Data

The Dataset

Dataset 1+2 of the open competition contains recordings of 47 right-handed volunteers that provided 9477 equations overall. The task is to recognize single equations of unknown writers. Five labelled equations of each test-person can be used as adaptation set. Ground truths are complete equations (like 123+123=246), no character-segmentation is provided.

example equations
This is what you will be able to download after registering:

  • A zipped folder containing 36 subfolders representing persons. Each person-folder contains one folder per recording of that person. Each recording-folder contains two files:
    • sensor_data.csv: Contains the raw time series data of a complete recording of two 3D accelerometers, a 3D gyroscope, a 3D magnetometer and a 1D force sensor sampled at 100 Hz. Furthermore, the last column of the file is a simple sample counter and the first column contains a timestamp indicating when the sample was transmitted to the recording device via Bluetooth. More info on the sensors.
    • labels.csv: Contains the information at which point in time which equation was written. The start and stop columns of the labels.csv file point to the Millis column in the sensor_data.csv file.
  • A Python 3 script read_dataset.py that splits the sensor_data.csv file according to the timestamps given in the corresponding labels.csv file. It also saves the obtained letters and their labels in a pickle file for easier future use. Furthermore, the the code demonstrates how to split 5 equations off as an adaptation set. Look at this file’s source code to understand what’s going on in-depth.

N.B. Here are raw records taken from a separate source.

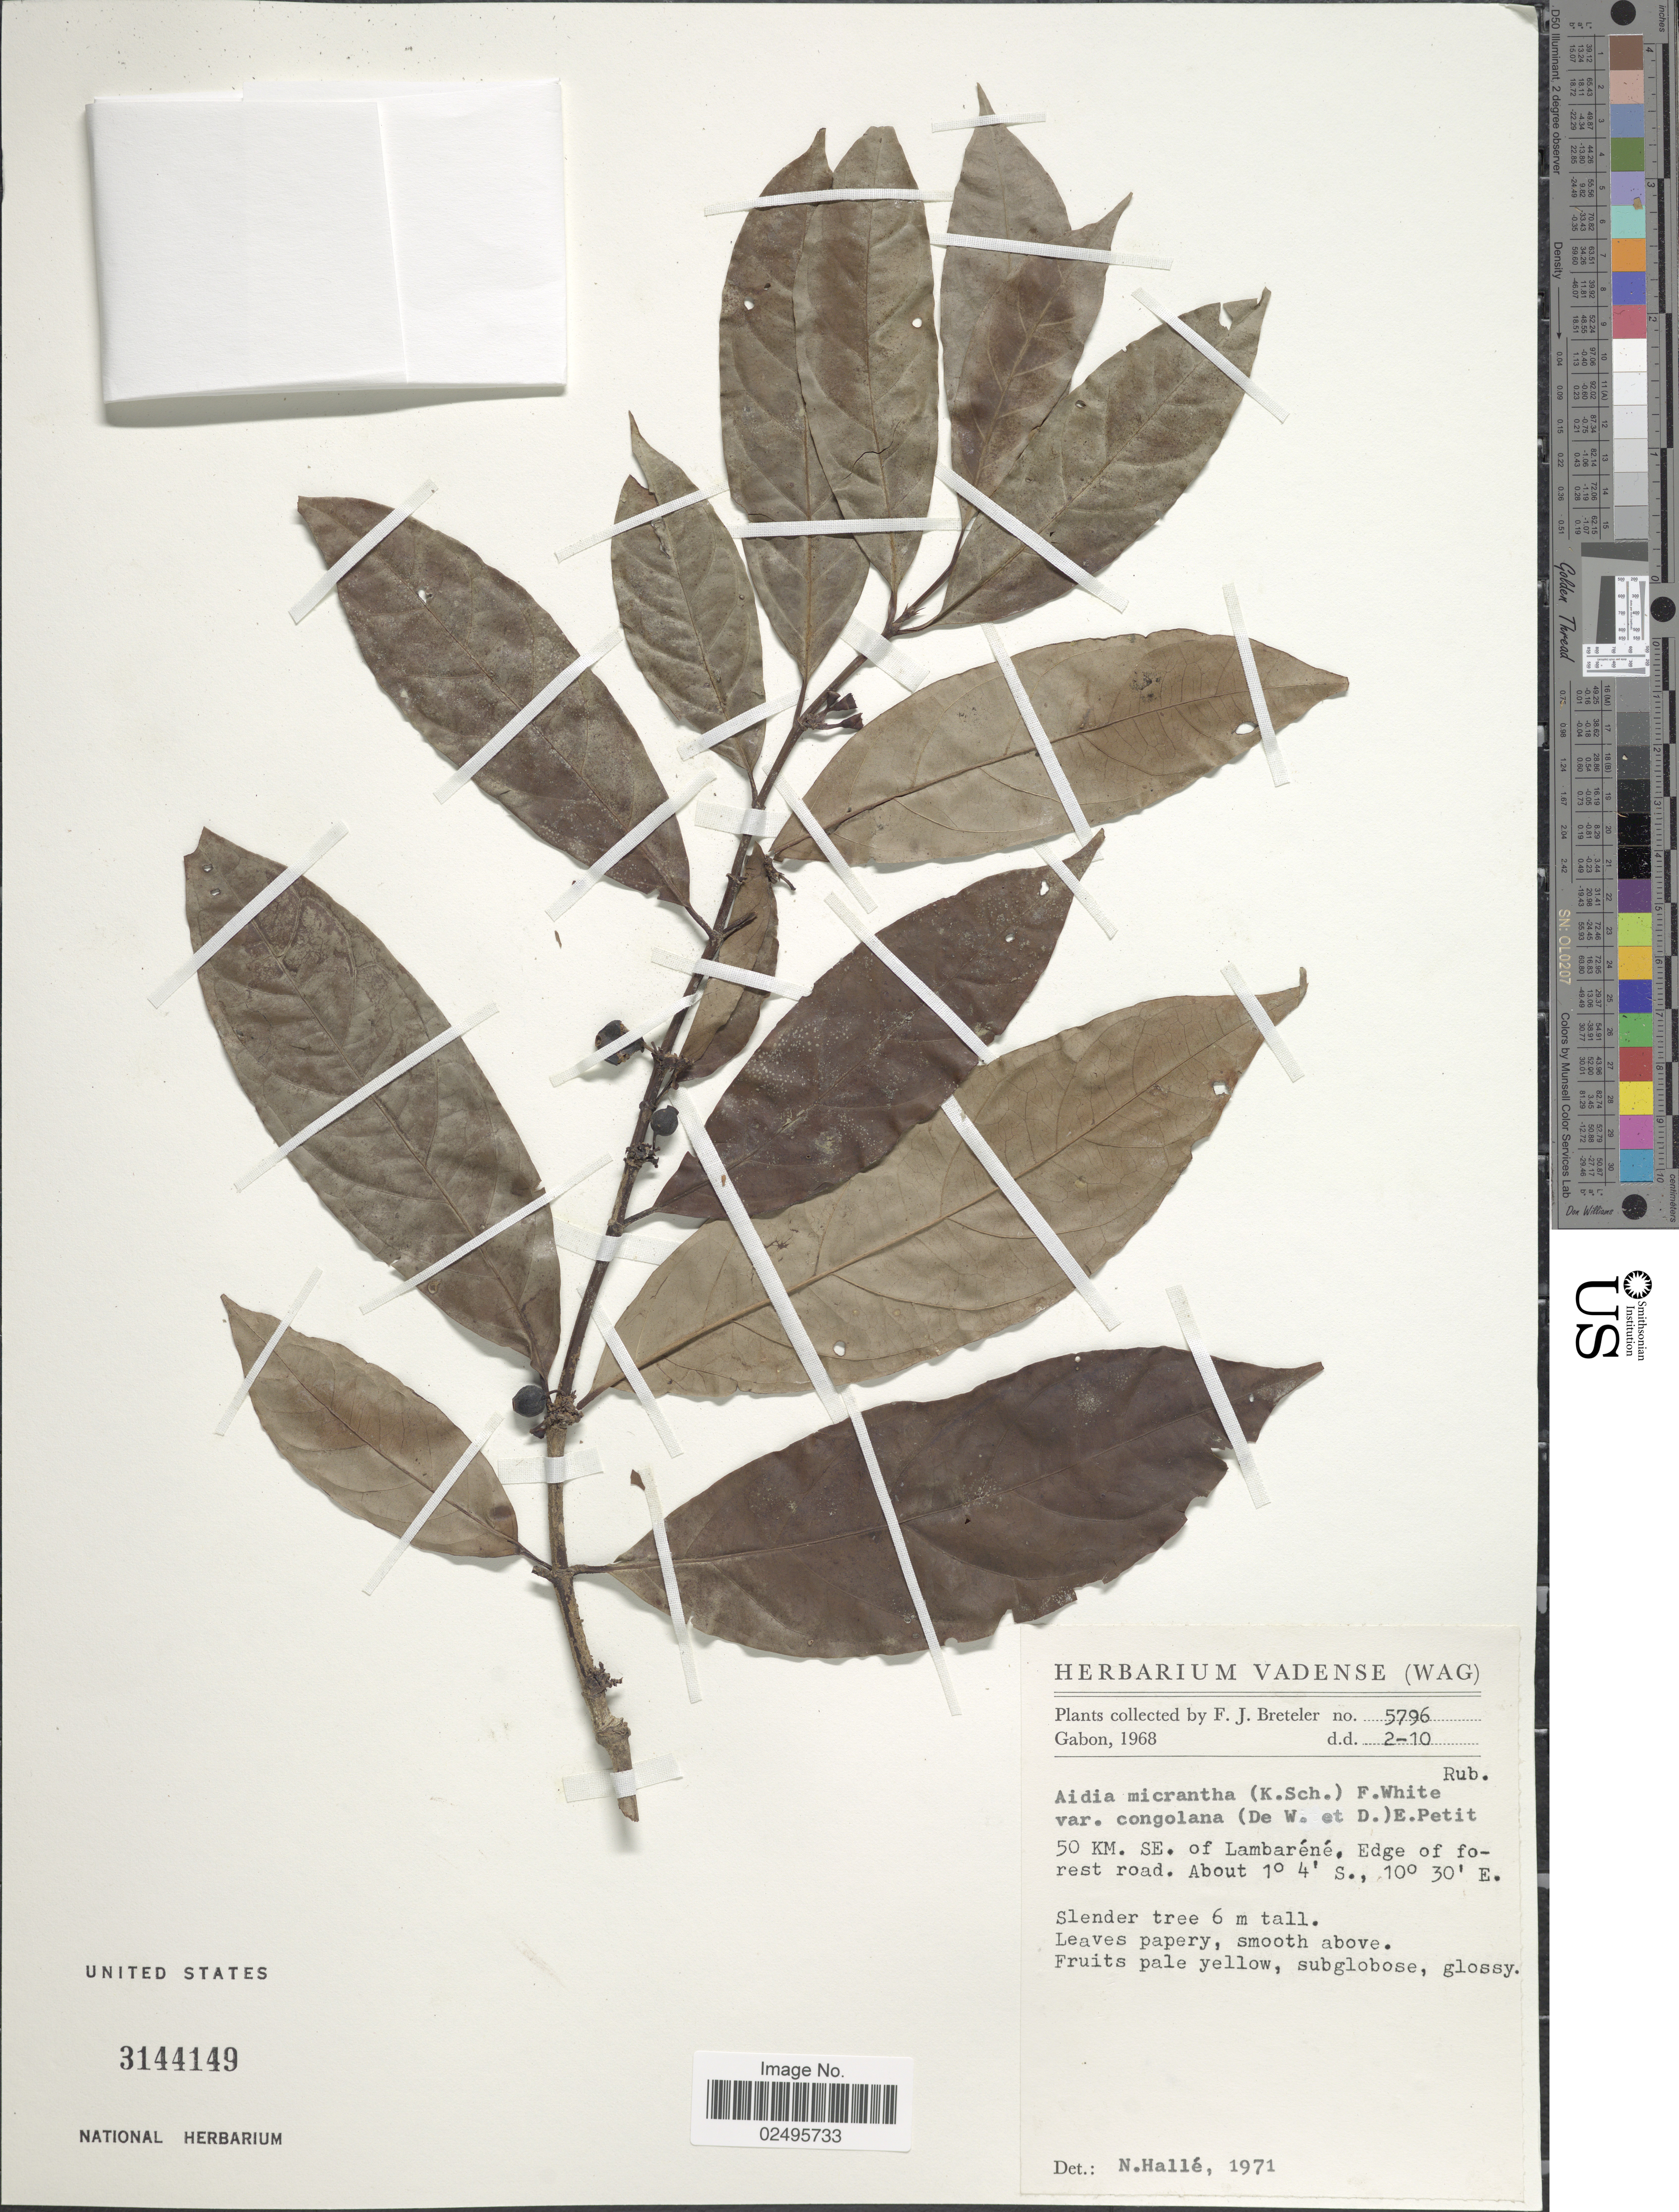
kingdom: Plantae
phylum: Tracheophyta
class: Magnoliopsida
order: Gentianales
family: Rubiaceae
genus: Aidia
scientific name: Aidia micrantha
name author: (K. Schum.) Bullock ex F. White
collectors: F. J. Breteler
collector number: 5796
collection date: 1968-10-02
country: Gabon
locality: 50 km. SE of Lambarene. Edge of forest road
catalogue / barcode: US 3144149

Additional info on the dataset:

  • There will be a second data release in ~May 2021 (having additional equations written by new volunteers)
  • The equations are not segmented into the single characters they’re made up of
  • The alphabet of the equations consists of the following characters:
    Digits: 0,1,2,3,4,5,6,7,8,9
    Operators: =,+,-,·,: (the last ones are used for multiplication/division in Germany)
  • The equations are not mathematically correct to prevent you from calculating the result
  • It is not forbidden to use publicly available DigiPen data in addition to the challenge dataset but we do not encourage it.

How to evaluate?

  • Your algorithm will be tested with data of secret writers.
  • Your algorithm will receive 5 labelled equations of each secret writer right before the evaluation to automatically adapt your pipeline to this person’s gripping position and writing style.
  • More info on what and how to submit can be found here.

Data Acquisition

To obtain the sensor data we provide for this challenge, we implemented a recording app that connects to a DigiPen and tells the volunteers which equation to write. These are some of the constraints that were met during the recordings:

  • The recordings were conducted sitting on a chair in front of a table.
  • The writing surface was horizontal.
  • Normal, white paper sheets (about 80g/m^2) were used to write upon.
  • The sheet was padded by five additional sheets.
  • There was no guideline concerning the size of the handwriting. The subjects were asked to use a size that is natural for them.
  • There was no guideline concerning the way of holding the pen. The subjects were asked to use a position that is natural for them.
  • The volunteers were asked to make sure the STABILO logo faces up to avert different pen orientations.
  • Participants could choose freely between print and cursive writing styles.
  • Only right-handed recordings are released during this challenge.